Senators Jacobs, Gallivan urge boost in child care subsidy program

Mar 9, 2018

Two State Senators who serve Western New York are urging Albany to increase funding to Erie County for a child care subsidy program that could help families who cannot afford child care on their own but earn too much to be eligible for other child care support.

The cost of child care is New York State, according to Western New York Women's Foundation executive director Sheri Scavone, is the most expensive in the nation. She suggested one could easier afford a year attending the University at Buffalo than paying for quality child care.

Sheri Scavone, executive director of the Western New York Women's Foundation, speaks during a news conference in downtown Buffalo, during which time State Senators Patrick Gallivan and Chris Jacobs pushed for additional funding for a child care subsidy program aiding low-income families who work but earn too much to qualify for other child care options.
Credit Michael Mroziak, WBFO

"On average, child care in New York State is $14,000 a year," Scavone said.

The WNY Women's Foundation has, since 2016, advocated for the inclusion of Erie County in the state's Facilitated Enrollment Child Care Program, which provides subsidies to low-income families who work but cannot afford child care on their own. 

Senators Patrick Gallivan and Chris Jacobs say in the last fiscal year, money was squeezed into the state budget at the very last moment, supporting 84 children among 57 families in Erie County through the Facilitated Enrollment Child Care Program. 
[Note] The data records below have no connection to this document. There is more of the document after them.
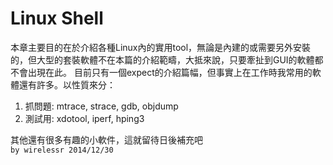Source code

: # Linux Shell

本章主要目的在於介紹各種Linux內的實用tool，無論是內建的或需要另外安裝的，但大型的套裝軟體不在本篇的介紹範疇，大抵來說，只要牽扯到GUI的軟體都不會出現在此。
目前只有一個expect的介紹篇幅，但事實上在工作時我常用的軟體還有許多。以性質來分：
1. 抓問題: mtrace, strace, gdb, objdump
2. 測試用: xdotool, iperf, hping3   

其他還有很多有趣的小軟件，這就留待日後補充吧    
`by wirelessr 2014/12/30`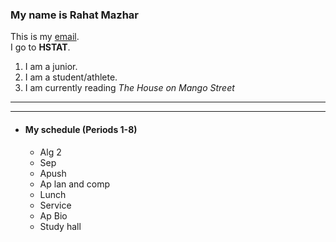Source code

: ### My name is **Rahat Mazhar** 
This is my  [email](rahatm0108@hstat.org).  
I go to **HSTAT**.
1. I am a junior.
2. I am a student/athlete.
3. I am currently reading _The House on Mango Street_
---

---
* #### My schedule (Periods 1-8)
    * Alg 2
    * Sep
    * Apush
    * Ap lan and comp
    * Lunch
    * Service
    * Ap Bio
    * Study hall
"Western New York lags far behind the other regions in the state," Gallivan said. "There was a period of time when this was a program funded in five or six areas of the state with no money coming into Western New York. If it wasn't for Sheri speaking up initially and educating the Western New York legislators, this program wouldn't even exist here in Buffalo and Western New York."

Gallivan and Jacobs are seeking an increase in funding to Erie County, $2 million in the next fiscal year. That amount of money, they say, will serve at least 200 children. 
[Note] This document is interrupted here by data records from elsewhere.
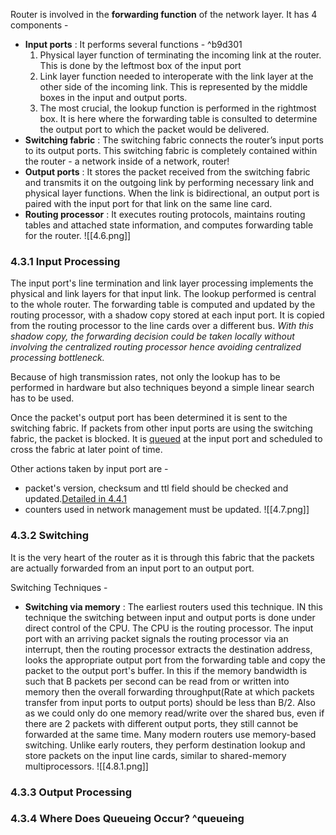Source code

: Router is involved in the **forwarding function** of the network layer. It has 4 components -
- **Input ports** : It performs several functions - ^b9d301
	1. Physical layer function of terminating the incoming link at the router. This is done by the leftmost box of the input port
	2. Link layer function needed to interoperate with the link layer at the other side of the incoming link. This is represented by the middle boxes in the input and output ports.
	3. The most crucial, the lookup function is performed in the rightmost box. It is here where the forwarding table is consulted to determine the output port to which the packet would be delivered.
- **Switching fabric** : The switching fabric connects the router’s input ports to its output ports. This switching fabric is completely contained within the router - a network inside of a network, router!
- **Output ports** : It stores the packet received from the switching fabric and transmits it on the outgoing link by performing necessary link and physical layer functions. When the link is bidirectional, an output port is paired with the input port for that link on the same line card.
- **Routing processor** : It executes routing protocols, maintains routing tables and attached state information, and computes forwarding table for the router.
  ![[4.6.png]]

### 4.3.1 Input Processing
The input port's line termination and link layer processing implements the physical and link layers for that input link. The lookup performed is central to the whole router.  The forwarding table is computed and updated by the routing processor, with a shadow copy stored at each input port. It is copied from the routing processor to the line cards over a different bus. *With this shadow copy, the forwarding decision could be taken locally without involving the centralized routing processor hence avoiding centralized processing bottleneck.*

Because of high transmission rates, not only the lookup has to be performed in hardware but also techniques beyond a simple linear search has to be used.

Once the packet's output port has been determined it is sent to the switching fabric. If packets from other input ports are using the switching fabric, the packet is blocked. It is [queued](#^queueing) at the input port and scheduled to cross the fabric at later point of time.

Other actions taken by input port are -
- packet's version, checksum and ttl field should  be checked and updated.[Detailed in 4.4.1](4.4%20The%20Internet%20Protocol.md#^format)
- counters used in network management must be updated.
![[4.7.png]]
### 4.3.2 Switching
It is the very heart of the router as it is through this fabric that the packets are actually forwarded from an input port to an output port.

Switching Techniques -
- **Switching via memory** : The earliest routers used this technique. IN this technique the switching between input and output ports is done under direct control of the CPU. The CPU is the routing processor. The input port with an arriving packet signals the routing processor via an interrupt, then the routing processor extracts the destination address, looks the appropriate output port from the forwarding table and copy the packet to the output port's buffer.
  In this if the memory bandwidth is such that B packets per second can be read from or written into memory then the overall forwarding throughput(Rate at which packets transfer from input ports to output ports) should be less than B/2.
  Also as we could only do one memory read/write over the shared bus, even if there are 2 packets with different output ports, they still cannot be forwarded at the same time.
  Many modern routers use memory-based switching. Unlike early routers, they perform destination lookup and store packets on the input line cards, similar to shared-memory multiprocessors.
  ![[4.8.1.png]]
### 4.3.3 Output Processing
### 4.3.4 Where Does Queueing Occur? ^queueing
Jacobs says the dilemma many local households face is that the income level puts parents in a position where they feel forced to compromise one need over another.

"Working parents should not have to choose between keeping a job and quality child care," he said. "Unfortunately, we have many more families in need of this critical program than we have funding available. The $2 million we are requesting will enable this program to triple the number of children that can be served through this program."

According to Scavone, access to good-quality child care reduces work absenteeism, increases retention for employers, develops the intellect and social skills of the children in day care and generates economic activity "bigger than a two-to-one ratio."

Brianna Harris, who has benefited from the program, says it has not only given her stability but it also supports the community. Some, she suggested, might create work by providing the care that beneficiaries can now afford.

"It gives the ability for people to create their own income at home by being in-home providers or opening up child care in our own communities," she said.